Les pays baltes et la Finlande sont tous les quatre membres de l’Union européenne, ils font tous les quatre partie de la zone euro et de l’espace Schengen. De ce fait, l’Union européenne est directement impliquée dans ce conflit aux allures de Guerre Froide. Or elle n’a actuellement aucun outil efficace pour faire face à une telle crise. On a pu voir le manque de cohésion entre les différents Etats-membres dans le domaine de la défense et de la gestion de nos frontières extérieures durant la crise des réfugiés mais aussi à travers la lutte contre le terrorisme. C’est pourquoi les pays baltes, la Finlande mais aussi la Suède et la Pologne soutiennent aujourd’hui le président de la Commission européenne dans son effort pour créer une armée européenne, ou tout du moins un système permettant une réponse militaire commune de l’Union européenne dans de telles situations. Idée, n’ayons pas peur de le revendiquer, suggérée depuis bien des années par les fédéralistes européens. L’élection de Donald Trump a déjà eu ses premiers effets sur cette initiative européenne. Nos chefs d’Etats ont enfin compris le danger représenté par une trop grande dépendance vis-à-vis des Etats-Unis, en particulier en matière de défense. Il n’y a plus qu’à espérer que les pions soigneusement placés par Poutine au cœur même de l’Union européenne n’auront pas le succès voulu par le Kremlin. Malheureusement, la guerre risquerait sinon de ne pas venir seulement du Moyen-Orient, mais aussi de nos frontières au Nord-est…

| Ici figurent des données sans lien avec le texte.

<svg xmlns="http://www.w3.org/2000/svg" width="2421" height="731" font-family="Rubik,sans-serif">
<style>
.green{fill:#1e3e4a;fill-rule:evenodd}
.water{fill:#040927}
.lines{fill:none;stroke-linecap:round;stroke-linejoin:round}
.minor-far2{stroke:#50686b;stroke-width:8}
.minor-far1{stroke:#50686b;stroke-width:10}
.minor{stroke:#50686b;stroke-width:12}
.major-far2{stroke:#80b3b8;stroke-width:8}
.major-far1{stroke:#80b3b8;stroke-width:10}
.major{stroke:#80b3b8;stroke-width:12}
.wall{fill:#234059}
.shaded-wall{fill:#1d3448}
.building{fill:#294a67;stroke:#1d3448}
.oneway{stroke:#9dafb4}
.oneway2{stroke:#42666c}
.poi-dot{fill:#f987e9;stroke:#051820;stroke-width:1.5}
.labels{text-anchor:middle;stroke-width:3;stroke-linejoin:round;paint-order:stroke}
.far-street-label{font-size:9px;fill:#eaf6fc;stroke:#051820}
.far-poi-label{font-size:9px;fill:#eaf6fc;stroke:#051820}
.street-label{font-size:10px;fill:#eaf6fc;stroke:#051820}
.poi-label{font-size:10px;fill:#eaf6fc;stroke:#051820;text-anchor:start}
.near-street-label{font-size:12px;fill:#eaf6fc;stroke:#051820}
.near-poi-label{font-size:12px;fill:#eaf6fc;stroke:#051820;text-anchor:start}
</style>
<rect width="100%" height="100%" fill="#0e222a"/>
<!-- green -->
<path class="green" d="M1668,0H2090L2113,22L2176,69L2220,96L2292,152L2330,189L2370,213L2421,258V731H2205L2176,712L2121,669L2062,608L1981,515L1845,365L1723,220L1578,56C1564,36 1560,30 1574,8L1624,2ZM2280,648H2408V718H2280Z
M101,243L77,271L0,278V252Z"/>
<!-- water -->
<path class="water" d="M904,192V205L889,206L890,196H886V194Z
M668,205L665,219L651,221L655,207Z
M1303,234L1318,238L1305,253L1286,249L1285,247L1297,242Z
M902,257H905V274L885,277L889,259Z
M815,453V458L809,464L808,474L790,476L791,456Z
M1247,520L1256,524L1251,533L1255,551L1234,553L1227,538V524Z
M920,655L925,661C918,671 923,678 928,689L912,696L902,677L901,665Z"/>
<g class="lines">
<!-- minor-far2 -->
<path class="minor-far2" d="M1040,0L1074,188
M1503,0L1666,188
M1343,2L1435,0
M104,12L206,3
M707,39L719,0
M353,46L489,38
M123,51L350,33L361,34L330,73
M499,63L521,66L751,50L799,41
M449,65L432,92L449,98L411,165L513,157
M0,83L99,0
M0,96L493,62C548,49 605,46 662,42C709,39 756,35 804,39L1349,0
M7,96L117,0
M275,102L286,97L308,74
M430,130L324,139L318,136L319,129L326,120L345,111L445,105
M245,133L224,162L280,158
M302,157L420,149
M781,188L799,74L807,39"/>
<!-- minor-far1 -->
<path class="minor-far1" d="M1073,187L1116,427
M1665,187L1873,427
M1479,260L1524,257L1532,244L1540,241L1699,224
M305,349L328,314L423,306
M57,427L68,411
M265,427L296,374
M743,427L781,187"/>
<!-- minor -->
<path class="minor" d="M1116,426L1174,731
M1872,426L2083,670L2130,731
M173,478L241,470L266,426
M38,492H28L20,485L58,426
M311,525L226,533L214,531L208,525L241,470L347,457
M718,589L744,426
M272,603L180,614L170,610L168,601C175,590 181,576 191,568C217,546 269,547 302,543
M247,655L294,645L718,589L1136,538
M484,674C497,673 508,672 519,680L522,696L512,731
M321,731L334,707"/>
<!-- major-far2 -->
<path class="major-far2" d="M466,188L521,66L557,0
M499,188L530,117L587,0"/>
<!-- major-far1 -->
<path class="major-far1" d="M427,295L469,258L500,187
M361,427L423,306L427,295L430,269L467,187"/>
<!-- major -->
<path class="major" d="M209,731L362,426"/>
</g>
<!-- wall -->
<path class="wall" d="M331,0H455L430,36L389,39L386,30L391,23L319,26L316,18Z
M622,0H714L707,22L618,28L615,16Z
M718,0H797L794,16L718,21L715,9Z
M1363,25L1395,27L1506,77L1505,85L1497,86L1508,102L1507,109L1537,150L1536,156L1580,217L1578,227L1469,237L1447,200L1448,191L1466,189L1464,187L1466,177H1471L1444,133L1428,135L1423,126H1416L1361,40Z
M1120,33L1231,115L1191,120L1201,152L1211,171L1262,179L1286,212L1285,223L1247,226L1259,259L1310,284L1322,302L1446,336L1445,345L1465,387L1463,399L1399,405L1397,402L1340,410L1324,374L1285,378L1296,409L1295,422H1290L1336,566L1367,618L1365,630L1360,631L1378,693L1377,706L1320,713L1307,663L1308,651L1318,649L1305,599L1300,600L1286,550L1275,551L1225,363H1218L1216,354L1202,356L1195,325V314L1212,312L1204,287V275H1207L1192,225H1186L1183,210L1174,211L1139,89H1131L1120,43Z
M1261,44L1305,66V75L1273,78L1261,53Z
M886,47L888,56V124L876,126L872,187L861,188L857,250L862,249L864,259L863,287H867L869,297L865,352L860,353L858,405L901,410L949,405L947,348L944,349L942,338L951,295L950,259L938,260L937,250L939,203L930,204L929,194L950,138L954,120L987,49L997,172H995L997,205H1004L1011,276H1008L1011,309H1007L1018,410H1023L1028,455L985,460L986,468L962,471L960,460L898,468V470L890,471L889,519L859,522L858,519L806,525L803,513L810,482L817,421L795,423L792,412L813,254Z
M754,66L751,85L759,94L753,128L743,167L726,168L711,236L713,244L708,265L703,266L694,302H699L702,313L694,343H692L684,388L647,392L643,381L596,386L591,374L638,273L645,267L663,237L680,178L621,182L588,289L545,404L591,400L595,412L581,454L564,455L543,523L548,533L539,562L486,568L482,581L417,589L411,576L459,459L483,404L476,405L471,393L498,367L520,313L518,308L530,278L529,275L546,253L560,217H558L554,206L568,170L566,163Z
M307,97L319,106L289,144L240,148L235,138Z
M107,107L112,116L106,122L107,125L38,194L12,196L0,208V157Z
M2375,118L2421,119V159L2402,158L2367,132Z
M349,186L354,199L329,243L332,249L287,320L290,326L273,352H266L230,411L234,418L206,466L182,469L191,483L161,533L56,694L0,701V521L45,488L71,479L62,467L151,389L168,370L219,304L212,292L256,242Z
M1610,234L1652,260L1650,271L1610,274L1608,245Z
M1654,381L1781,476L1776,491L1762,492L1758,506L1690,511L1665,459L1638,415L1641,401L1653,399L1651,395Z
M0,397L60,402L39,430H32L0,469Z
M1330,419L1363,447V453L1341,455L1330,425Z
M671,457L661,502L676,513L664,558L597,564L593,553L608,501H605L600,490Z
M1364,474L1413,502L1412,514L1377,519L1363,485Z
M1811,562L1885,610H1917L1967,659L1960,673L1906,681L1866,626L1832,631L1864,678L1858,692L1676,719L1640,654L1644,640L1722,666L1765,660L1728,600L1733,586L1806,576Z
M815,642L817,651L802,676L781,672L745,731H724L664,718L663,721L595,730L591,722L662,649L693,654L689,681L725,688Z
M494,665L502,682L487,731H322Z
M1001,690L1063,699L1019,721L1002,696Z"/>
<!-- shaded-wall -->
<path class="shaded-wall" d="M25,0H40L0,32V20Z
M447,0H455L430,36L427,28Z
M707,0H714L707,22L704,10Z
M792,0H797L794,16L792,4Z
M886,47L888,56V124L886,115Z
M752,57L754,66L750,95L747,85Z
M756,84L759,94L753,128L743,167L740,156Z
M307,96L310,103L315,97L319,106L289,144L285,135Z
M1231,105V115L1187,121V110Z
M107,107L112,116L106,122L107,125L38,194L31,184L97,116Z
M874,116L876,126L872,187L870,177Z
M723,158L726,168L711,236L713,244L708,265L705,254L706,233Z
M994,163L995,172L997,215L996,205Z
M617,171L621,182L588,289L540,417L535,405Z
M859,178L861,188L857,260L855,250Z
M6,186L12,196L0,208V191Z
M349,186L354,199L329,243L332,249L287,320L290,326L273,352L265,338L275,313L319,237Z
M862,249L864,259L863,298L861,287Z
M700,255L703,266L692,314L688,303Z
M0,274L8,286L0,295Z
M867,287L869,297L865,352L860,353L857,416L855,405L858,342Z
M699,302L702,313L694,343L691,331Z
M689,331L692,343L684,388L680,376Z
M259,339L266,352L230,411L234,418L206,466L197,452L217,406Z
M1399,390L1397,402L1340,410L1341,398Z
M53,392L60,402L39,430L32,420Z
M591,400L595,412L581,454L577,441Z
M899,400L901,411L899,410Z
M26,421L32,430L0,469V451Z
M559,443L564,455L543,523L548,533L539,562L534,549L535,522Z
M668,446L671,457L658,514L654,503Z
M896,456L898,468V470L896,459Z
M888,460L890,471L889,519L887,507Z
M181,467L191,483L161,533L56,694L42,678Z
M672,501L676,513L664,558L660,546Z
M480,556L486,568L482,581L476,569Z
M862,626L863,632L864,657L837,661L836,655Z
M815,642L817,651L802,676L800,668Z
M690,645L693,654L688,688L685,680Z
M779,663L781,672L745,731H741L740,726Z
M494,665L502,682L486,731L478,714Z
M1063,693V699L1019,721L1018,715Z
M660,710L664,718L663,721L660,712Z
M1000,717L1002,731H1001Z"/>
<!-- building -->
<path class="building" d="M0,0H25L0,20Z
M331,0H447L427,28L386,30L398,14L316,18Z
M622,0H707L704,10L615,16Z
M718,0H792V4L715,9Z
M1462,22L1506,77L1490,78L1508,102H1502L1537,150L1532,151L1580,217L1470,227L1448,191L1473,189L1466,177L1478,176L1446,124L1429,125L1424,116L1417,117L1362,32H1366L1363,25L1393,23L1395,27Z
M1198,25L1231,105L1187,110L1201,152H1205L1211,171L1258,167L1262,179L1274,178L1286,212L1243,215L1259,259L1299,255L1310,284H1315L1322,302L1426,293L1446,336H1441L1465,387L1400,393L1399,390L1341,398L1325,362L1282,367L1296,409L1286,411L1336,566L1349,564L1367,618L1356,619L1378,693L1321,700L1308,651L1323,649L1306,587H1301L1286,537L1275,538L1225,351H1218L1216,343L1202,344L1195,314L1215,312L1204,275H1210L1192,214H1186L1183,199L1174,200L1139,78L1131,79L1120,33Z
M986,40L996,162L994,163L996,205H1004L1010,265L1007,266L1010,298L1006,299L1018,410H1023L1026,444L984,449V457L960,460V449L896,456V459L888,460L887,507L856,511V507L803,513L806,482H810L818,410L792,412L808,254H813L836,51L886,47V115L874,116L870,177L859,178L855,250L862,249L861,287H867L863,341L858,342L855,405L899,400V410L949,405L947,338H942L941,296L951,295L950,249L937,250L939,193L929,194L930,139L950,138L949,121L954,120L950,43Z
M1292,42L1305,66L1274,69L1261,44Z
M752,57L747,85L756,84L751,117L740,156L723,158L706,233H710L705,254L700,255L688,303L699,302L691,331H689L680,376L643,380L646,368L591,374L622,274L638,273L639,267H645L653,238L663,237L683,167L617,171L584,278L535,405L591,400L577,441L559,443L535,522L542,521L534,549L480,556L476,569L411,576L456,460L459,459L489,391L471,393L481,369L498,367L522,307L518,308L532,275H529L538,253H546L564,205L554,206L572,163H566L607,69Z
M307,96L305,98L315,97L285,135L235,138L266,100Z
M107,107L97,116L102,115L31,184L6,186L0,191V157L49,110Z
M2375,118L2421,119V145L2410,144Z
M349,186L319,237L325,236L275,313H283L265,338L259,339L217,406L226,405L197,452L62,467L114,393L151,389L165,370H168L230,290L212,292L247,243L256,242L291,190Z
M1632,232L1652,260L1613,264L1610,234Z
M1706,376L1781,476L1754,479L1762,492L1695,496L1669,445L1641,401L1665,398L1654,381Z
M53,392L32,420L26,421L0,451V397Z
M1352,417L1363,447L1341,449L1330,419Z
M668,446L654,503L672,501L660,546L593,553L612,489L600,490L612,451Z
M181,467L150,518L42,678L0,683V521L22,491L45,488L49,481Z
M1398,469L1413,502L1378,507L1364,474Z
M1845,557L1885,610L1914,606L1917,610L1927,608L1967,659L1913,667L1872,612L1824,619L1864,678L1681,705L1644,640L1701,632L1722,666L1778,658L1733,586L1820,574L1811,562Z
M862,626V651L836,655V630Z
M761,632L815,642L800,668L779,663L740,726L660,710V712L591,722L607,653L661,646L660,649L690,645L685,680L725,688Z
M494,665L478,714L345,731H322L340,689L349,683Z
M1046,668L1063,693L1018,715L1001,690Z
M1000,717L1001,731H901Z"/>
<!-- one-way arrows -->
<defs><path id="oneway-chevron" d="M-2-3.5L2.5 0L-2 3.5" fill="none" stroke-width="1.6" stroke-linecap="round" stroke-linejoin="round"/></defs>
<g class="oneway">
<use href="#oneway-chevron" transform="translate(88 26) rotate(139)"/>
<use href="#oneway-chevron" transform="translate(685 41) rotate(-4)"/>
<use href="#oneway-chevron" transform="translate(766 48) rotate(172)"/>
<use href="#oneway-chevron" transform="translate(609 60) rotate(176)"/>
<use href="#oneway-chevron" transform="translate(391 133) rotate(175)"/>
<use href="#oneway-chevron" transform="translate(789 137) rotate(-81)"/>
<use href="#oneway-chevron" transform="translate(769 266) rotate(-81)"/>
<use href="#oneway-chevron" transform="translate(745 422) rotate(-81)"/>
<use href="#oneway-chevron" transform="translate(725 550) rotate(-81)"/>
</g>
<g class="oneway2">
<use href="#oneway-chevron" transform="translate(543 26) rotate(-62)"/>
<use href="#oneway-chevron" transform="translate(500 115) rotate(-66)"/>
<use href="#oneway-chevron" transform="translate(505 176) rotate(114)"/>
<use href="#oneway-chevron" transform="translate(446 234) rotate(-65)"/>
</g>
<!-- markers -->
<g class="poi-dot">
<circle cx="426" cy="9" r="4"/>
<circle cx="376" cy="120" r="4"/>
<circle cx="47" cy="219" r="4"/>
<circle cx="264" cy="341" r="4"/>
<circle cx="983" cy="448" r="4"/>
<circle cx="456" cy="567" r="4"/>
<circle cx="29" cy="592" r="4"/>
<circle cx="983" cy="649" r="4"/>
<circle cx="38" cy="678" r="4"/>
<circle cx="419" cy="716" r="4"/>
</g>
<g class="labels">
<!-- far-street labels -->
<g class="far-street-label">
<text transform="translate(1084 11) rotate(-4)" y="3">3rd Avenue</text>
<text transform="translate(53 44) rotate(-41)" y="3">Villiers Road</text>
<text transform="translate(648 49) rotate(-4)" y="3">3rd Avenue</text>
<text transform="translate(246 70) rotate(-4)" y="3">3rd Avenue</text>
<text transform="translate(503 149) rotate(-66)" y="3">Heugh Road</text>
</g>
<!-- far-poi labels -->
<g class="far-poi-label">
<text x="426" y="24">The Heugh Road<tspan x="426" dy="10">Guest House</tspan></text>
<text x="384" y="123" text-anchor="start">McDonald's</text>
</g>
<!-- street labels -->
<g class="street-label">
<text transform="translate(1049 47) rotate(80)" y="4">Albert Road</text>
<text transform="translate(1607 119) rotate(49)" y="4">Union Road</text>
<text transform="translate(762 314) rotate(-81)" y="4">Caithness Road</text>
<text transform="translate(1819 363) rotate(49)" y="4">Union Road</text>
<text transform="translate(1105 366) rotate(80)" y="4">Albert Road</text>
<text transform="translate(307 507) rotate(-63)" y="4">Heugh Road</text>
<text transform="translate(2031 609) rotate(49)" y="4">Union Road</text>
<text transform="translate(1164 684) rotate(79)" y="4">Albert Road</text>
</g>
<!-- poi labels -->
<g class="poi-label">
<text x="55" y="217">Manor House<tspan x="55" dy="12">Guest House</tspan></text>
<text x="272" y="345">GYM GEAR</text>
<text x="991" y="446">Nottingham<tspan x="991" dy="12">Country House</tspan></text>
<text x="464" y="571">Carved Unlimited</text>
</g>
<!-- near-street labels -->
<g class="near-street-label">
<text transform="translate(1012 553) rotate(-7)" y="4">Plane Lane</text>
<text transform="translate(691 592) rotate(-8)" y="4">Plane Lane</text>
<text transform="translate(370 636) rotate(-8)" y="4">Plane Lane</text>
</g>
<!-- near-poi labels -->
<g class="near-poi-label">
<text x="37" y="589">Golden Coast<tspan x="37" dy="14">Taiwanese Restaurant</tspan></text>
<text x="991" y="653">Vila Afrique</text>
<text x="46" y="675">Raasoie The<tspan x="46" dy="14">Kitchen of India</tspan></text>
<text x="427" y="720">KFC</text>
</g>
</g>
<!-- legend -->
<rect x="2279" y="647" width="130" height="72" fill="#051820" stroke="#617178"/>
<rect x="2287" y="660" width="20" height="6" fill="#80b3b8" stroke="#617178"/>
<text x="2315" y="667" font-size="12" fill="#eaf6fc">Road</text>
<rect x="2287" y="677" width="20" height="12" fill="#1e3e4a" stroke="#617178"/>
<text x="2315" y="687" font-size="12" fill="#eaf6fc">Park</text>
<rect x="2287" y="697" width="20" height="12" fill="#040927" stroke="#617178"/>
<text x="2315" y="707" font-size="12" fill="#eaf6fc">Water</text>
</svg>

1. Le 13 décembre 2016 à 20:28, par seb M En réponse à : Face à la Russie, les Pays Baltes et la Finlande entre anticipation et crainte
Merci pour cet article. Ça ne modifie pas le fond, mais l’évocation des indépendances des pays baltes mériterait d’être reprécisée. Ils ont acquis une première fois leur indépendance en 1918-1920. Invasion Soviétique en 1939, allemande en 41 puis de nouveau Soviétique en 44. Suivront 45 ans d’occupation. C’est en partie l’expérience de l’échec de la première indépendance qui les pousse à être méfiants et a s’entourer d’alliés crédibles.
2. Le 23 février 2017 à 12:39, par thoral En réponse à : Face à la Russie, les Pays Baltes et la Finlande entre anticipation et crainte
Bonjour, Les Lituaniens ont pris leur indépendance dans les années 90. Les chars russes sont entrés . Les Lituaniens ont fait une chaine humaine pour protéger le parlement. Les chars russes ont fait des morts ce jour là.
C’est un souvenir encore très vif en Lituanie ; Ils se méfient donc énormément de leur voisin.
Ils sont entrés en Europe en espérant protection et prospérité. On en est loin, et ils restent très dépendants économiquement des Russes.
Quel est leur avenir sans l’Europe ?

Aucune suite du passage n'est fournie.